Oh my god. Oh my god. Oh my god. I should have checked my cabinet. I can’t believe I never threw that crap out. Oh my god. I brought spermicidal foam. To a wedding.
“Mom-my” Alistair starts through his sobs, “it doesn’t smell good.”
Everyone in the room is stunned. The junior bridesmaid asks again, “What’s spermicidal foam? Does it have to do with…oh! Sperm!” she announces, and then starts blushing and giggling.
“Who would bring…where did…what am I going to do about…” Kat stutters. She looks like she’s going to cry.
I’m standing next to Amy, who’s holding still while Amber prods her head. I say quietly, “I think I may have brought it, by mistake.”
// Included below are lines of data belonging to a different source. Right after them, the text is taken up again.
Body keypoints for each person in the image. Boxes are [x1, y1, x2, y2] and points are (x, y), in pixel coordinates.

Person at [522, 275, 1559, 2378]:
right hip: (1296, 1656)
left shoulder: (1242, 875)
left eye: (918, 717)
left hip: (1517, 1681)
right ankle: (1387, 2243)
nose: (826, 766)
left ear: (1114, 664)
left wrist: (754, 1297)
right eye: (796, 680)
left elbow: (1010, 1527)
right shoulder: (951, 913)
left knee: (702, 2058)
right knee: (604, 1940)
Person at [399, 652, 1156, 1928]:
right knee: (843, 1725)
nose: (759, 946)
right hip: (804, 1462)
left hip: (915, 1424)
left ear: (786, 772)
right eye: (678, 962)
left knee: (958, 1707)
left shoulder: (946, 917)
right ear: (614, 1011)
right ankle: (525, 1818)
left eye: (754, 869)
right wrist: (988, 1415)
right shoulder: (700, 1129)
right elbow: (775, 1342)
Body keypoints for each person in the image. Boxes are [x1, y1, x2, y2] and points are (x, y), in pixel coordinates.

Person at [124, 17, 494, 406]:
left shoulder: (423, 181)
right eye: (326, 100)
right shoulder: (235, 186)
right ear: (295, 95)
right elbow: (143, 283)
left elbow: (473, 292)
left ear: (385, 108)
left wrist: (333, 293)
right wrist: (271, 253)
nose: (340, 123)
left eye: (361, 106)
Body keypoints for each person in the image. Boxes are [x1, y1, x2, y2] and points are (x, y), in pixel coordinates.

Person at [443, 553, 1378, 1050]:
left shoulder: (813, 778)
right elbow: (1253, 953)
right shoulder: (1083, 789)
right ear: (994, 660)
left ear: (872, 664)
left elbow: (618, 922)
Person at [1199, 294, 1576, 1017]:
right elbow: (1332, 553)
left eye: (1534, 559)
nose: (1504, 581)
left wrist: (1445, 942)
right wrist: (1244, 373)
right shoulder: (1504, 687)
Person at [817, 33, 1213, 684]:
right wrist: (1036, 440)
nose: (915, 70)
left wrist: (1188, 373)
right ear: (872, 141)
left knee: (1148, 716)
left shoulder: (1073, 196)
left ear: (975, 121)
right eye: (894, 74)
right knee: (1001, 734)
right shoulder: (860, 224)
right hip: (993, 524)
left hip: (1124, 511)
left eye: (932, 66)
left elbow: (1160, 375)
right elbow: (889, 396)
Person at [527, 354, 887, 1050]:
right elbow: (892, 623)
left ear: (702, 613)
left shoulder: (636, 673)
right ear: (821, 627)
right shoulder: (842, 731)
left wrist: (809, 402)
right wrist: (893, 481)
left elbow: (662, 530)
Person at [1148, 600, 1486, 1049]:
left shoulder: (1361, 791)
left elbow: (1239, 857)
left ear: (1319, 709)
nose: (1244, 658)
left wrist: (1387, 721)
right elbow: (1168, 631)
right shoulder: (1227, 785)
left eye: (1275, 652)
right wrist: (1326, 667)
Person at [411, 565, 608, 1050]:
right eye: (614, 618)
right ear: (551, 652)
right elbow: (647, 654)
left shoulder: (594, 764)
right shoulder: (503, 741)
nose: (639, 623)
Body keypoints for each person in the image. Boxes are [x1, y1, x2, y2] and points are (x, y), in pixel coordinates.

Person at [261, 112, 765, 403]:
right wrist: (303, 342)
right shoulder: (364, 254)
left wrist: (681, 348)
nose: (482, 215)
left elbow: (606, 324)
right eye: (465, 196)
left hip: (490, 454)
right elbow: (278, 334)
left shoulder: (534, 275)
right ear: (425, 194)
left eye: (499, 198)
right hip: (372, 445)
Amy bursts out laughing. Everyone starts laughing. Alistair even starts laughing again, but Kat still looks horror-stricken.
“This isn’t a joke! His jacket’s covered, and it looks like it’s staining. What are we going to do? Someone has to help me clean this up,” Kat says.
“I’ll help,” I say, since Amy’s pretty well taken care of.
“How considerate,” Kat sneers. She drags Alistair in the direction of the bathroom, and I, ever the responsible one, follow her.
Amy looks stunning. Ambrosia may look cheap, but she did one hell of a job. Not only did she get Amy’s hair into a beautifully simple up-do, she instructed the others on some simple techniques, and everyone looked beautiful, just as Amy promised.
Alistair’s jacket, however, was not as lucky. Apparently, spermicidal foam is not easy to get out of a tuxedo. I tried to pat his clothes clean with a damp towel while Kat cleaned up Alistair, but my efforts were all but useless. “It won’t show up in the pictures” was the best I could muster.